Posted Apr 8, 2005 21:06 UTC (Fri) by RobSeace (subscriber, #4435) [Link]

> The important thing is: all succesfull and useful desktops live up to the
> expectations of their users. It's just that the expectations differ.

Exactly... Which was sort of my point in earlier saying "to each their own",
and that's why we needed a wide choice of desktops... It amazes me that
anyone could really believe there should just be one "Linux Desktop", which
everyone must use... But, I've heard plenty of people spout such stuff...
(Not as much these days, it seems, but in the early Gnome vs. KDE 'wars'
days, there were a ton of people saying they should merge, or one of them
should go away, and we should all just focus on one of them...)

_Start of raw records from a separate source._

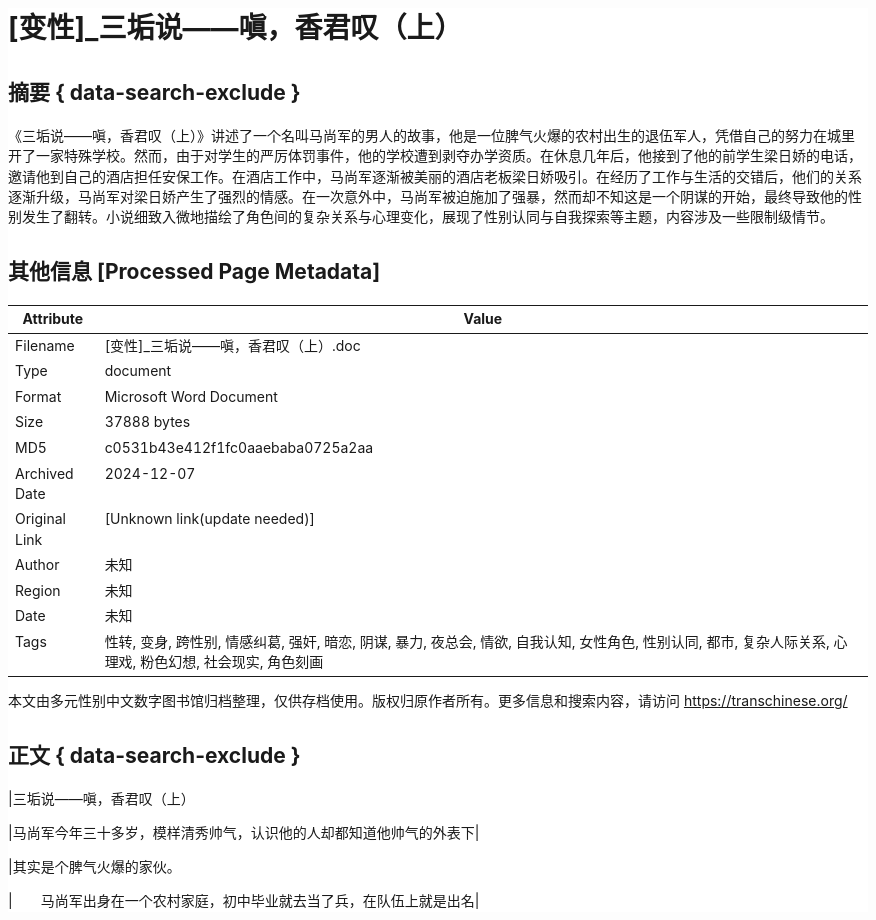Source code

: # [变性]_三垢说——嗔，香君叹（上）



## 摘要  { data-search-exclude }


《三垢说——嗔，香君叹（上）》讲述了一个名叫马尚军的男人的故事，他是一位脾气火爆的农村出生的退伍军人，凭借自己的努力在城里开了一家特殊学校。然而，由于对学生的严厉体罚事件，他的学校遭到剥夺办学资质。在休息几年后，他接到了他的前学生梁日娇的电话，邀请他到自己的酒店担任安保工作。在酒店工作中，马尚军逐渐被美丽的酒店老板梁日娇吸引。在经历了工作与生活的交错后，他们的关系逐渐升级，马尚军对梁日娇产生了强烈的情感。在一次意外中，马尚军被迫施加了强暴，然而却不知这是一个阴谋的开始，最终导致他的性别发生了翻转。小说细致入微地描绘了角色间的复杂关系与心理变化，展现了性别认同与自我探索等主题，内容涉及一些限制级情节。



## 其他信息 [Processed Page Metadata]

| Attribute       | Value                                  |
|-----------------|----------------------------------------|
| Filename        | [变性]_三垢说——嗔，香君叹（上）.doc                             |
| Type            | document                                 |
| Format          | Microsoft Word Document                               |
| Size            | 37888 bytes                           |
| MD5             | c0531b43e412f1fc0aaebaba0725a2aa                                  |
| Archived Date   | 2024-12-07                             |
| Original Link   | [Unknown link(update needed)]                         |
| Author          | 未知                               |
| Region          | 未知                               |
| Date            | 未知                                 |
| Tags            | 性转, 变身, 跨性别, 情感纠葛, 强奸, 暗恋, 阴谋, 暴力, 夜总会, 情欲, 自我认知, 女性角色, 性别认同, 都市, 复杂人际关系, 心理戏, 粉色幻想, 社会现实, 角色刻画                                 |

本文由多元性别中文数字图书馆归档整理，仅供存档使用。版权归原作者所有。更多信息和搜索内容，请访问 <https://transchinese.org/>


## 正文 { data-search-exclude }


|三垢说——嗔，香君叹（上）

|马尚军今年三十多岁，模样清秀帅气，认识他的人却都知道他帅气的外表下|

|其实是个脾气火爆的家伙。

|　　马尚军出身在一个农村家庭，初中毕业就去当了兵，在队伍上就是出名|
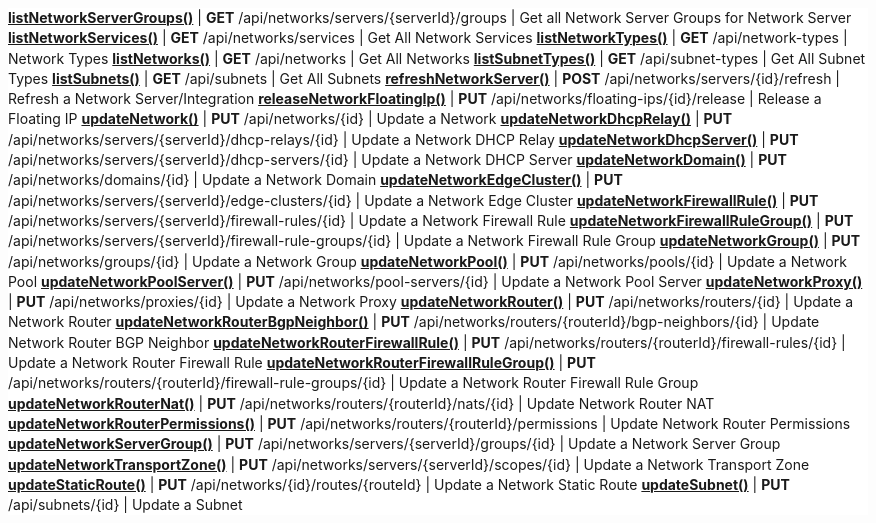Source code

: [**listNetworkServerGroups()**](NetworksApi.md#listNetworkServerGroups) | **GET** /api/networks/servers/{serverId}/groups | Get all Network Server Groups for Network Server
[**listNetworkServices()**](NetworksApi.md#listNetworkServices) | **GET** /api/networks/services | Get All Network Services
[**listNetworkTypes()**](NetworksApi.md#listNetworkTypes) | **GET** /api/network-types | Network Types
[**listNetworks()**](NetworksApi.md#listNetworks) | **GET** /api/networks | Get All Networks
[**listSubnetTypes()**](NetworksApi.md#listSubnetTypes) | **GET** /api/subnet-types | Get All Subnet Types
[**listSubnets()**](NetworksApi.md#listSubnets) | **GET** /api/subnets | Get All Subnets
[**refreshNetworkServer()**](NetworksApi.md#refreshNetworkServer) | **POST** /api/networks/servers/{id}/refresh | Refresh a Network Server/Integration
[**releaseNetworkFloatingIp()**](NetworksApi.md#releaseNetworkFloatingIp) | **PUT** /api/networks/floating-ips/{id}/release | Release a Floating IP
[**updateNetwork()**](NetworksApi.md#updateNetwork) | **PUT** /api/networks/{id} | Update a Network
[**updateNetworkDhcpRelay()**](NetworksApi.md#updateNetworkDhcpRelay) | **PUT** /api/networks/servers/{serverId}/dhcp-relays/{id} | Update a Network DHCP Relay
[**updateNetworkDhcpServer()**](NetworksApi.md#updateNetworkDhcpServer) | **PUT** /api/networks/servers/{serverId}/dhcp-servers/{id} | Update a Network DHCP Server
[**updateNetworkDomain()**](NetworksApi.md#updateNetworkDomain) | **PUT** /api/networks/domains/{id} | Update a Network Domain
[**updateNetworkEdgeCluster()**](NetworksApi.md#updateNetworkEdgeCluster) | **PUT** /api/networks/servers/{serverId}/edge-clusters/{id} | Update a Network Edge Cluster
[**updateNetworkFirewallRule()**](NetworksApi.md#updateNetworkFirewallRule) | **PUT** /api/networks/servers/{serverId}/firewall-rules/{id} | Update a Network Firewall Rule
[**updateNetworkFirewallRuleGroup()**](NetworksApi.md#updateNetworkFirewallRuleGroup) | **PUT** /api/networks/servers/{serverId}/firewall-rule-groups/{id} | Update a Network Firewall Rule Group
[**updateNetworkGroup()**](NetworksApi.md#updateNetworkGroup) | **PUT** /api/networks/groups/{id} | Update a Network Group
[**updateNetworkPool()**](NetworksApi.md#updateNetworkPool) | **PUT** /api/networks/pools/{id} | Update a Network Pool
[**updateNetworkPoolServer()**](NetworksApi.md#updateNetworkPoolServer) | **PUT** /api/networks/pool-servers/{id} | Update a Network Pool Server
[**updateNetworkProxy()**](NetworksApi.md#updateNetworkProxy) | **PUT** /api/networks/proxies/{id} | Update a Network Proxy
[**updateNetworkRouter()**](NetworksApi.md#updateNetworkRouter) | **PUT** /api/networks/routers/{id} | Update a Network Router
[**updateNetworkRouterBgpNeighbor()**](NetworksApi.md#updateNetworkRouterBgpNeighbor) | **PUT** /api/networks/routers/{routerId}/bgp-neighbors/{id} | Update Network Router BGP Neighbor
[**updateNetworkRouterFirewallRule()**](NetworksApi.md#updateNetworkRouterFirewallRule) | **PUT** /api/networks/routers/{routerId}/firewall-rules/{id} | Update a Network Router Firewall Rule
[**updateNetworkRouterFirewallRuleGroup()**](NetworksApi.md#updateNetworkRouterFirewallRuleGroup) | **PUT** /api/networks/routers/{routerId}/firewall-rule-groups/{id} | Update a Network Router Firewall Rule Group
[**updateNetworkRouterNat()**](NetworksApi.md#updateNetworkRouterNat) | **PUT** /api/networks/routers/{routerId}/nats/{id} | Update Network Router NAT
[**updateNetworkRouterPermissions()**](NetworksApi.md#updateNetworkRouterPermissions) | **PUT** /api/networks/routers/{routerId}/permissions | Update Network Router Permissions
[**updateNetworkServerGroup()**](NetworksApi.md#updateNetworkServerGroup) | **PUT** /api/networks/servers/{serverId}/groups/{id} | Update a Network Server Group
[**updateNetworkTransportZone()**](NetworksApi.md#updateNetworkTransportZone) | **PUT** /api/networks/servers/{serverId}/scopes/{id} | Update a Network Transport Zone
[**updateStaticRoute()**](NetworksApi.md#updateStaticRoute) | **PUT** /api/networks/{id}/routes/{routeId} | Update a Network Static Route
[**updateSubnet()**](NetworksApi.md#updateSubnet) | **PUT** /api/subnets/{id} | Update a Subnet
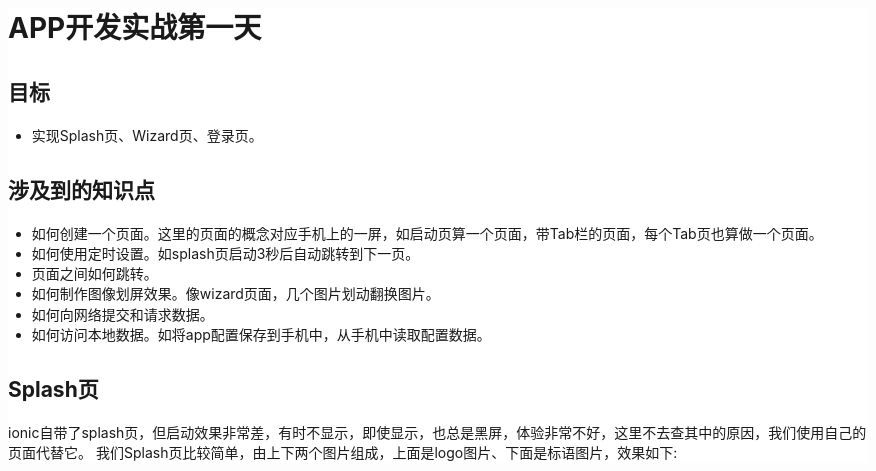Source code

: # APP开发实战第一天

## 目标
 - 实现Splash页、Wizard页、登录页。

## 涉及到的知识点

 - 如何创建一个页面。这里的页面的概念对应手机上的一屏，如启动页算一个页面，带Tab栏的页面，每个Tab页也算做一个页面。
 - 如何使用定时设置。如splash页启动3秒后自动跳转到下一页。
 - 页面之间如何跳转。
 - 如何制作图像划屏效果。像wizard页面，几个图片划动翻换图片。
 - 如何向网络提交和请求数据。
 - 如何访问本地数据。如将app配置保存到手机中，从手机中读取配置数据。

## Splash页
 
 ionic自带了splash页，但启动效果非常差，有时不显示，即使显示，也总是黑屏，体验非常不好，这里不去查其中的原因，我们使用自己的页面代替它。
 我们Splash页比较简单，由上下两个图片组成，上面是logo图片、下面是标语图片，效果如下:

> (I feel the blood rushing to my head every time Windows points out to me
> that I have "unused icons" on my desktop, and whether I would like to clean
> them up. You are one lucky guy, you should realize that. ;-)

Heh. Oh, I do, believe me... Windoze (it must've been Win95, at the time,
I think) was driving me to the brink of insanity, but I was tied to it
because I was hooked on playing Quake, and at the time, that's all it ran
on... But, at some point they finally released Linux binaries for it, and
then announced that Quake II would also definitely run on Linux, so I
decided to ditch Windoze and never look back, after that... ;-) (And,
thankfully, id have released Linux binaries for all of their games since
then, as well... Tux bless them! ;-)) And, thankfully, I've never had to
put up with Windoze at work, either... For years, I wrote code on QNX2
(which is very ugly and DOS-like, but still infinitely better than Windoze,
anyway ;-)) and QNX4 (which is very much a Unix-clone, in interface, but
not in behind-the-scenes implementation), and now these days, I get the
luxury of writing code in Linux, almost exclusively... ;-) (That's right,
we're another company porting away from QNX for Linux... And, man, will
it be a nirvana in comparison! ;-))

Why Not

Posted Apr 8, 2005 16:16 UTC (Fri) by tjc (subscriber, #137) [Link]

I'm cautiously optimistic. I've been a disatisfied Gnome user for years now, ever since 2.0 came out. I'm still using sawfish, despite the fact that it's not well maintained. At the very least I hope I can replace sawfish with E17, and if I can ditch Gnome completely, so much the better.